Core Analysis Path Recommendations:
- Basic Parsing and Map Construction: Sequentially perform "Basic Data Analysis" (if encountering multi-sample/multi-section data, perform "Multi-Sample Integration and Batch Correction" first) to complete unsupervised cell clustering, differential gene screening, and preliminary cell type annotation.
- Spatial Heterogeneity and Domain Segmentation: After obtaining cell annotations, it is recommended to use tools like Banksy to conduct "Spatial Microenvironment and Clustering" analysis, upgrading pure expression-driven classification to tissue structural domain (Spatial Domain) segmentation combined with spatial neighborhoods, to characterize the in situ tissue microenvironment.

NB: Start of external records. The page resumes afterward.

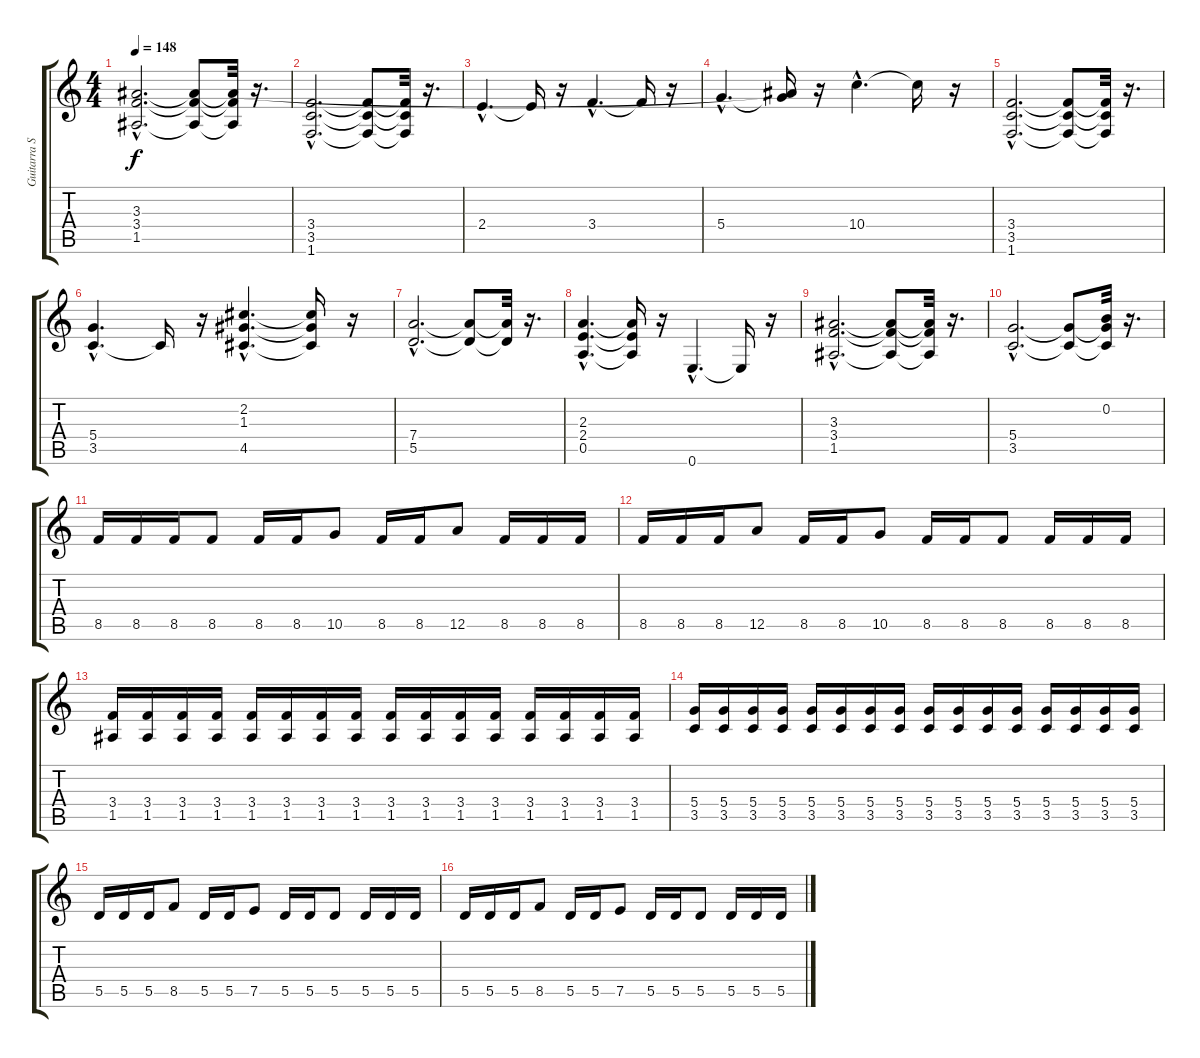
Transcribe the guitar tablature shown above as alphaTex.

\track ("Guitarra Solo" "Guitarra S") {instrument overdrivenguitar}
\staff {score tabs}
\tuning (E4 B3 G3 D3 A2 E2) {hide}
\ts (4 4)
\tempo 148
\clef g2
\ks c
(3.3{hac} 3.4{hac} 1.5{hac}).2{d dy f} (3.3{t} 3.4{t} 1.5{t}).8 (3.3{t} 3.4{t} 1.5{t}).32 r.16{d} |
(3.4{hac} 3.5{hac} 1.6{hac}).2{d} (3.4{t} 3.5{t} 1.6{t}).8 (3.4{t} 3.5{t} 1.6{t}).32 r.16{d} |
2.4{hac}.4{d} 2.4{t}.16 r.16 3.4{hac}.4{d} 3.4{t}.16 r.16 |
5.4{hac}.4{d} (3.3{t} 5.4{t}).16 r.16 10.4{hac}.4{d} 10.4{t}.16 r.16 |
(3.4{hac} 3.5{hac} 1.6{hac}).2{d} (3.4{t} 3.5{t} 1.6{t}).8 (3.4{t} 3.5{t} 1.6{t}).32 r.16{d} |
(5.4{hac} 3.5{hac}).4{d} 3.5{t}.16 r.16 (2.2{hac} 1.3{hac} 4.5{hac}).4{d} (2.2{t} 1.3{t} 4.5{t}).16 r.16 |
(7.4{hac} 5.5{hac}).2{d} (7.4{t} 5.5{t}).8 (7.4{t} 5.5{t}).32 r.16{d} |
(2.3{hac} 2.4{hac} 0.5{hac}).4{d} (2.3{t} 2.4{t} 0.5{t}).16 r.16 0.6{hac}.4{d} 0.6{t}.16 r.16 |
(3.3{hac} 3.4{hac} 1.5{hac}).2{d} (3.3{t} 3.4{t} 1.5{t}).8 (3.3{t} 3.4{t} 1.5{t}).32 r.16{d} |
(5.4{hac} 3.5{hac}).2{d} (5.4{t} 3.5{t}).8 (0.2 5.4{t} 3.5{t}).32 r.16{d} |
8.5.16 8.5.16 8.5.16 8.5.8 8.5.16 8.5.16 10.5.8 8.5.16 8.5.16 12.5.8 8.5.16 8.5.16 8.5.16 |
8.5.16 8.5.16 8.5.16 12.5.8 8.5.16 8.5.16 10.5.8 8.5.16 8.5.16 8.5.8 8.5.16 8.5.16 8.5.16 |
(3.4 1.5).16 (3.4 1.5).16 (3.4 1.5).16 (3.4 1.5).16 (3.4 1.5).16 (3.4 1.5).16 (3.4 1.5).16 (3.4 1.5).16 (3.4 1.5).16 (3.4 1.5).16 (3.4 1.5).16 (3.4 1.5).16 (3.4 1.5).16 (3.4 1.5).16 (3.4 1.5).16 (3.4 1.5).16 |
(5.4 3.5).16 (5.4 3.5).16 (5.4 3.5).16 (5.4 3.5).16 (5.4 3.5).16 (5.4 3.5).16 (5.4 3.5).16 (5.4 3.5).16 (5.4 3.5).16 (5.4 3.5).16 (5.4 3.5).16 (5.4 3.5).16 (5.4 3.5).16 (5.4 3.5).16 (5.4 3.5).16 (5.4 3.5).16 |
5.5.16 5.5.16 5.5.16 8.5.8 5.5.16 5.5.16 7.5.8 5.5.16 5.5.16 5.5.8 5.5.16 5.5.16 5.5.16 |
5.5.16 5.5.16 5.5.16 8.5.8 5.5.16 5.5.16 7.5.8 5.5.16 5.5.16 5.5.8 5.5.16 5.5.16 5.5.16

- Spatial Interaction and Mechanism Mining: Based on clear structural domains and cell distributions, select "Spatial Colocalization and Density Analysis" (e.g., CellCharter, SpaGene) to find cell populations or ligand-receptor pairs with strong spatial dependencies; finally, combining these clues, choose appropriate tools to deeply mine "Cell Communication Networks", moving from phenotypic distribution to molecular-level mechanistic explanations.
Progression and Connection of Analysis Modules:
Basic Cell Clustering→ Drives →Banksy Microenvironment (Niche) Identification and Tissue Partitioning.Cell Type Spatial Distribution→ Guides →CellCharter Cell Type Colocalization Analysis.SpaGene Ligand-Receptor Colocalization Screening→ Validates →COMMOT / CellChat Spatial Communication Hotspot Localization and Flow Inference.